• Problem details
Copy verbatim the stretch of the passage below on carrying Old Testament commands into the New, beginning with the words containing "In the final" and ending with "other way around.".

Then what about the transition from the Old to the New Testament? I would like to propose a somewhat simplistic solution. Those things which the New Testament says still apply, still apply, and those which it says do not, do not. As the commandments against murder and adultery (Romans 13:9) and the way of salvation (Romans 4:1-8) are reaffirmed, they remain. If commandments about foods (Mark 7:19) and various days (Colossians 2:16) and the Temple ceremonies (Hebrews 8:13) are said to have passed away, they have. There are a few odd commandments left, such as plowing with two types of beasts (Deuteronomy 22:10) or taking a mother bird with the chicks (Deuteronomy 22:6). These I take as no longer applying, though they may be illustrative of some principle (like not muzzling the ox when he treads out grain; see 1 Corinthians 9:9).

There is also the issue of the ordinances. While there is continuity between the Old and New Testament ordinances, this does not justify transferring whatever applies in the Old Testament to the New. There is a connection between the Lord's Supper and the Passover. This does not mean we should only serve communion on the 14th of Nisan or serve it with bitter herbs. Any attempt to establish something regarding a New Testament ordinance based on the Old Testament needs to be demonstrated.

In the final analysis, what does and does not carry over from the Old Testament must be argued on its merits. Sometimes things in the New Testament which are thought to be a conflict with things in the Old Testament can be reconciled when carefully studied. But we should resist the temptation to explain the Scripture by our theories rather than the other way around.

• Entries supplied

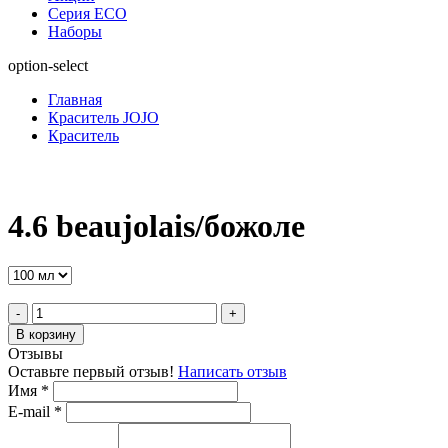
Серия ECO
Наборы
option-select
Главная
Краситель JOJO
Краситель
4.6 beaujolais/божоле
-
+
В корзину
Отзывы
Оставьте первый отзыв!
Написать отзыв
Имя
*
E-mail
*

• Result of this exercise
In the final analysis, what does and does not carry over from the Old Testament must be argued on its merits. Sometimes things in the New Testament which are thought to be a conflict with things in the Old Testament can be reconciled when carefully studied. But we should resist the temptation to explain the Scripture by our theories rather than the other way around.